Выстрел — как удар бича, он припал лицом к узкой щели.
Мужчина с фотографии упал навзничь, Не издав ни звука. В холле царил полумрак, но в золоченом зеркале на стене он видел свет, падавший из приоткрытой двери, и собственный глаз. Убитый лежал на толстом винно-красном ковре. Персидском? Может, у него и впрямь были деньги.
А сейчас всего-навсего маленькая дырочка во лбу.
Он поднял голову и встретился глазами с его женой. Если это жена. Она стояла на пороге комнаты. За ее спиной висела лампа в большом желтом соломенном абажуре. Она прижимала руку к губам и смотрела на него. Он коротко кивнул ей. Потом осторожно закрыл дверь, сунул пистолет в плечевую кобуру и пошел вниз по лестнице. На обратном пути он никогда лифтом не пользовался. Как не пользовался ни прокатными машинами, ни мотоциклами, ни иными вещами, которые могут застрять. И не бежал. Не разговаривал и не кричал, ведь голос — лишняя примета для ориентировки.
Отход — самая критическая часть работы, но именно это он любил больше всего. Словно парение, ничто без сновидений.
На первом этаже у дверей своей квартиры стояла консьержка и растерянно смотрела на него. Он шепнул «до свидания», но она только молча смотрела, и все. Через час полиция будет допрашивать ее, попросит описать его. И она опишет. Среднего роста мужчина, обыкновенной наружности. Лет двадцати. Или, может, тридцати. Но не сорока, во всяком случае. Так ей кажется.
Он вышел на улицу. Париж тихонько рокотал, словно гроза, которая ближе не подступала, но никогда не кончалась. Пистолет он бросил в мусорный контейнер, который приметил заранее. Два совершенно новых пистолета той же марки ждали в Загребе. Он купил сразу несколько, со скидкой.
Когда полчаса спустя автобус, направлявшийся из Парижа в аэропорт Шарль-де-Голль, проезжал Порт-де-ла-Шапель, в воздухе замельтешили снежинки, выбелили землю между мерзлыми желтыми былинками, торчащими кое-где под серым небом.

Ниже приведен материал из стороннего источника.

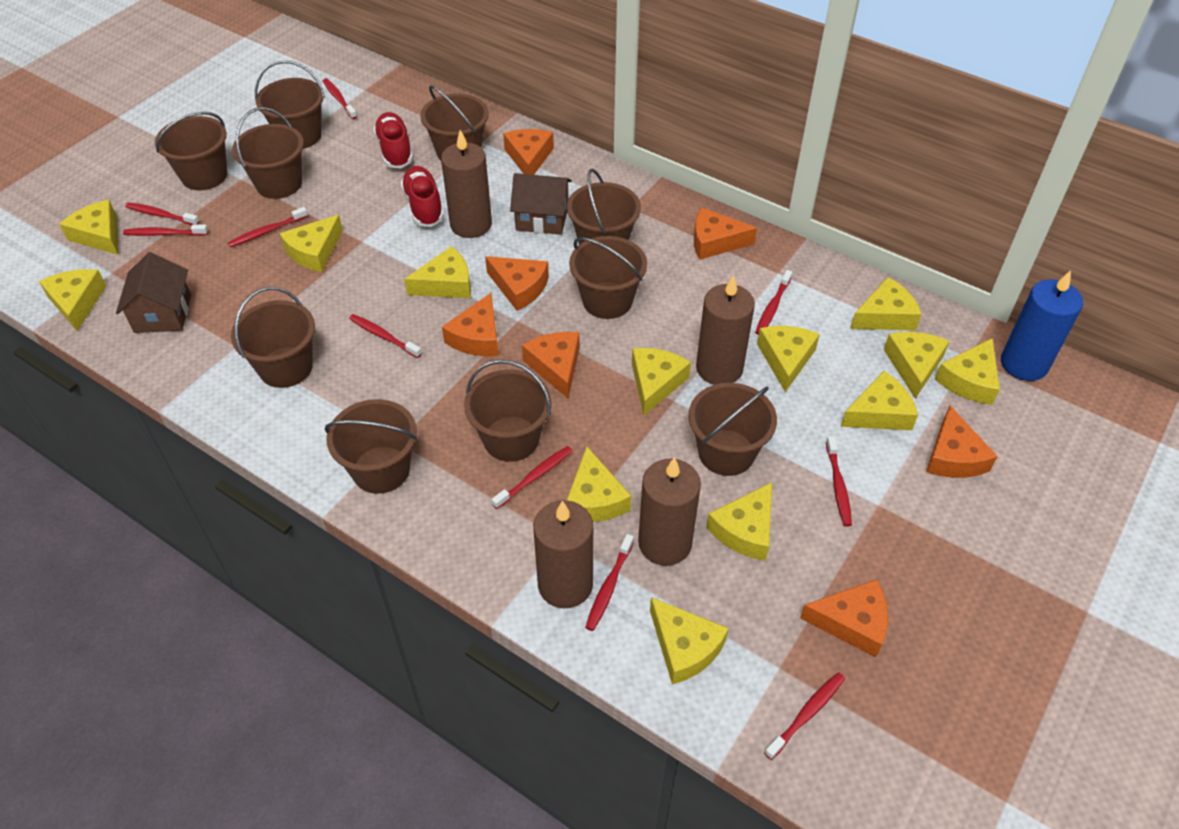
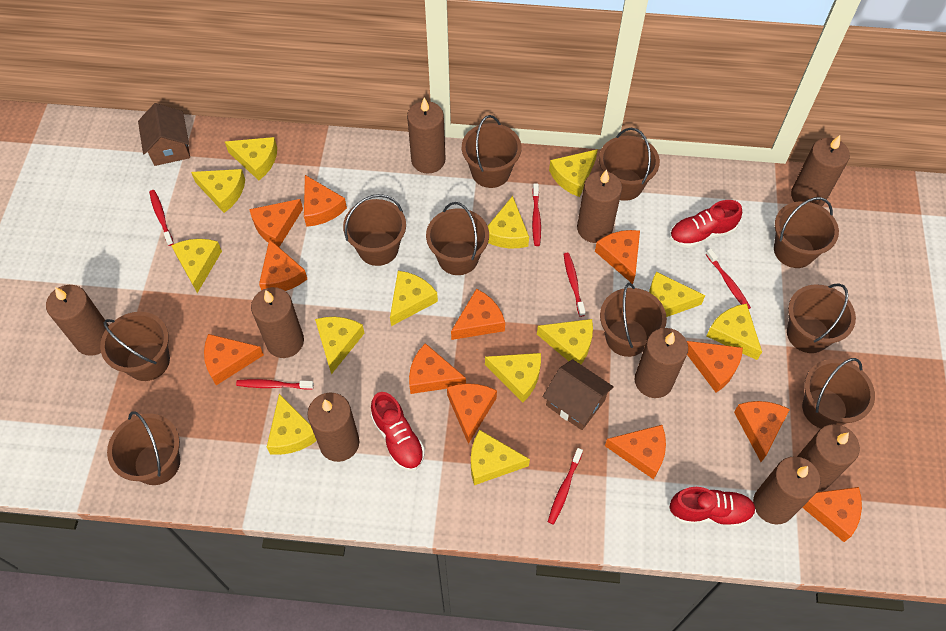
blue candle: [1001,270,1083,381] = 1 -> none = 0
brown candle: [441,130,492,238] [533,500,593,608] [638,457,701,566] [696,275,755,385] = 4 -> [46,285,109,356] [251,287,304,358] [307,392,359,462] [407,97,446,174] [577,169,622,243] [635,328,688,398] [753,456,820,525] [791,135,850,207] [797,424,860,492] = 9
orange cheese: [442,293,499,357] [485,256,549,311] [503,129,554,175] [522,332,580,398] [694,208,757,260] [800,579,888,657] [926,405,998,478] = 7 -> [204,334,264,385] [249,199,303,247] [259,239,307,291] [304,175,347,227] [409,343,466,394] [447,383,497,444] [451,289,505,340] [595,230,640,284] [605,425,666,479] [687,341,743,393] [734,401,790,462] [802,487,862,542] = 12
red shoe: [373,112,413,168] [400,166,444,227] = 2 -> [371,392,425,471] [669,487,756,527] [670,200,742,248] = 3
red toothbrush: [123,225,208,236] [125,202,200,225] [228,207,308,247] [323,78,357,119] [349,314,422,358] [491,446,573,509] [585,534,634,631] [755,270,792,335] [764,672,845,760] [826,436,852,527] = 10 -> [149,190,174,246] [236,379,314,390] [532,184,541,246] [548,448,583,525] [564,253,585,317] [706,249,751,309] = 6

Пройдя регистрацию и контроль безопасности, он двинул прямиком в мужской туалет. Стал в конце длинного ряда писсуаров, расстегнул ширинку — струя ударила прямо по белым таблеткам дезодоранта на дне. Закрыл глаза и сосредоточился на сладковатом запахе парадихлорбензола и лимонной отдушки фирмы «Джей & Джей кемиклз». Синий прочерк к свободе прервался. Он на пробу произнес название: «Ос-ло».